Learning Optimal Antenna Tilt Control Policies: A Contextual Linear Bandits Approach

Published: 01 Jan 2024, Last Modified: 15 Feb 2025IEEE Trans. Mob. Comput. 2024EveryoneRevisionsBibTeXCC BY-SA 4.0
Abstract: Controlling antenna tilts in cellular networks is critical to achieve a good trade-off between network coverage and capacity. We devise algorithms learning optimal tilt control policies from existing data (passive learning setting) or from data actively generated by the algorithms (active learning setting).
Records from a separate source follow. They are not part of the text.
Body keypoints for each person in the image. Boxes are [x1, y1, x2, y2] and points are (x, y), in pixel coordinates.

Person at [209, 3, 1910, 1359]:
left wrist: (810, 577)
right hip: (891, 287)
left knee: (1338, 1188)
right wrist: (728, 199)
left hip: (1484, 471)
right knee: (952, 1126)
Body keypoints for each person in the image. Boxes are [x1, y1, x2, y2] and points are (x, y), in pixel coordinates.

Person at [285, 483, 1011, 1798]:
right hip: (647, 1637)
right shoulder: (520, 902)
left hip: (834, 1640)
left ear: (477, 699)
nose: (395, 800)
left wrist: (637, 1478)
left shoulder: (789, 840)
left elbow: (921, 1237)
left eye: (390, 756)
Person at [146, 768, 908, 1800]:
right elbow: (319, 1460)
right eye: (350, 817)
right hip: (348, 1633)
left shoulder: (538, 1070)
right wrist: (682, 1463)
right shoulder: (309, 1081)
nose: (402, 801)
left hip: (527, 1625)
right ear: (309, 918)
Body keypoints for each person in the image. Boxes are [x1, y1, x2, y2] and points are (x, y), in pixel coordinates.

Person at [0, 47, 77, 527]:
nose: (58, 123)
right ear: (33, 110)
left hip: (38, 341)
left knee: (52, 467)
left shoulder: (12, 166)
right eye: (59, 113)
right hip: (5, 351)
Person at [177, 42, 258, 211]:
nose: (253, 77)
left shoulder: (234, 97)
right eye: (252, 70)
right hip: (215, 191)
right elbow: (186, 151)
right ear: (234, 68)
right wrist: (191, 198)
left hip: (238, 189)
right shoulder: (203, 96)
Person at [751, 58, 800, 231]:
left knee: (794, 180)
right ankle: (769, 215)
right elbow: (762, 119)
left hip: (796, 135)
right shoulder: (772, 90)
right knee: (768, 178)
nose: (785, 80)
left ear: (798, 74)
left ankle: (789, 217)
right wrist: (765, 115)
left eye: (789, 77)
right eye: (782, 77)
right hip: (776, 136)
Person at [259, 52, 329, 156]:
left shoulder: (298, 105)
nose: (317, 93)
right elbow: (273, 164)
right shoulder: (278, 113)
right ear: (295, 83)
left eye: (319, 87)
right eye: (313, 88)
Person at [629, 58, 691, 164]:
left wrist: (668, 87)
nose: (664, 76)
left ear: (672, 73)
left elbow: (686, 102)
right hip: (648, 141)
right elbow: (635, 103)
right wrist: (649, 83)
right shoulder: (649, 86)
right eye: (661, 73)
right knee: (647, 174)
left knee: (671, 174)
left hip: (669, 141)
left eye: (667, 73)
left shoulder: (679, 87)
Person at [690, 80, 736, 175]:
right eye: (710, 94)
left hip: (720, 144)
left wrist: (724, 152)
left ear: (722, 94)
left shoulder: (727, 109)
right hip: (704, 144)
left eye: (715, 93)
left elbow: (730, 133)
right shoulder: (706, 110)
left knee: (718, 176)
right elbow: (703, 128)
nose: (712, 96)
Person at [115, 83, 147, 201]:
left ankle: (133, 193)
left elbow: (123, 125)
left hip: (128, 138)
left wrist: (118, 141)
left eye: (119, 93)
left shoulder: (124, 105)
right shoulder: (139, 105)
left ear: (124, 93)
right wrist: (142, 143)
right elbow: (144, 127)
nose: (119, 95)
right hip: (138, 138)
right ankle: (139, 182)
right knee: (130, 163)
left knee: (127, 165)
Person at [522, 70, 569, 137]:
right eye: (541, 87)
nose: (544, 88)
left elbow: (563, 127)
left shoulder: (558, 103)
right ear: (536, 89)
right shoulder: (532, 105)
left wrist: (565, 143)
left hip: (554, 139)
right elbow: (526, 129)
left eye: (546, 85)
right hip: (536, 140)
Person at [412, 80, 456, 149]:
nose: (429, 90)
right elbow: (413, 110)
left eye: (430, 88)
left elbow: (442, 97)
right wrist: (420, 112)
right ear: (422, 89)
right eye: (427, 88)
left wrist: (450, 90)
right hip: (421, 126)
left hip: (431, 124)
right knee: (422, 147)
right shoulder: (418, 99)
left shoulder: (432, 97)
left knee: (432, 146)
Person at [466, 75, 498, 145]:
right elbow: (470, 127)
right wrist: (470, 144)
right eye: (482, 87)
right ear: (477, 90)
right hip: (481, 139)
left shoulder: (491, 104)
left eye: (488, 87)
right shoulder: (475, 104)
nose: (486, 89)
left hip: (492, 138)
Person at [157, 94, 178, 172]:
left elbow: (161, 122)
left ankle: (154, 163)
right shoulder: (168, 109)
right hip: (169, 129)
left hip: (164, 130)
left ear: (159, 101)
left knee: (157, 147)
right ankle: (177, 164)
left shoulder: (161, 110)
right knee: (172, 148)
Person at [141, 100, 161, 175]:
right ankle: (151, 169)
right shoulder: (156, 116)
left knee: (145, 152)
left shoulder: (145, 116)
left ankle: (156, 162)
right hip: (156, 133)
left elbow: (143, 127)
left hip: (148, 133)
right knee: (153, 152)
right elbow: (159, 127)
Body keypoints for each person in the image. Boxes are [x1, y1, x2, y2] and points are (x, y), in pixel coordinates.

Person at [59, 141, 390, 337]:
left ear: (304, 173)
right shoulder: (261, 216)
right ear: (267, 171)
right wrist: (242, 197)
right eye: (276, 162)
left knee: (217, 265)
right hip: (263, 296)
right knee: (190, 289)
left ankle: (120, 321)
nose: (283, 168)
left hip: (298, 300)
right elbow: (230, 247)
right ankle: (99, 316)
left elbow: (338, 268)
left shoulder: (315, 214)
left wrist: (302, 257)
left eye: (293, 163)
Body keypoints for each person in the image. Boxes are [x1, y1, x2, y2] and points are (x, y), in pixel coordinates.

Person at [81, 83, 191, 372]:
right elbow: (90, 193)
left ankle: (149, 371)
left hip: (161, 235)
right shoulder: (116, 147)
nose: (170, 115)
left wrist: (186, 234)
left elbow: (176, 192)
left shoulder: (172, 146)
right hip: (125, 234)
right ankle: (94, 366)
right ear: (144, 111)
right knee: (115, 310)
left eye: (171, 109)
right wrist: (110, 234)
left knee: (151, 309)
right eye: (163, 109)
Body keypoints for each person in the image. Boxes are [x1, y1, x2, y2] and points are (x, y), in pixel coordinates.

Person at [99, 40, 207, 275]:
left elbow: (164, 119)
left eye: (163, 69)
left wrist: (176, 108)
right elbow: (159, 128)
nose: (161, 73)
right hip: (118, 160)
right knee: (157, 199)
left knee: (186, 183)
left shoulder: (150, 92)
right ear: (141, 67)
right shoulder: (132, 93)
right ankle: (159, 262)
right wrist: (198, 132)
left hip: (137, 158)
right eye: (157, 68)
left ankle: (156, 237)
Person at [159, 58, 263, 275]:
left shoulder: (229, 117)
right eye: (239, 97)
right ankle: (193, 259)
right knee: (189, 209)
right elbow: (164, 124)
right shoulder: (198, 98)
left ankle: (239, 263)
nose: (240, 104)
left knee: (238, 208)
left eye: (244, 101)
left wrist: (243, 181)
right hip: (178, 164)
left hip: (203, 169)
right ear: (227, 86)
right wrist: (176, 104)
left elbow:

We formalize the design of such algorithms as a Best Policy Identification problem in Contextual Linear Bandits (CLB). In CLB, an action represents an antenna tilt update; the context captures current network conditions; the reward corresponds to an improvement of performance, mixing coverage and capacity. The objective is to identify an approximately optimal policy (a function mapping the context to an action with maximal reward). For both active and passive learning, we derive information-theoretical lower bounds on the number of samples required by any algorithm returning an approximately optimal policy with a given level of certainty, and devise algorithms achieving these fundamental limits. We apply our algorithms to the Remote Electrical Tilt optimization problem in cellular networks, and show that they can produce optimal tilt update policy using much fewer data samples than naive or existing rule-based learning algorithms. This paper is an extension of work presented at IEEE International Conference on Computer Communications (INFOCOM) 2022 (Vannella et al. 2022).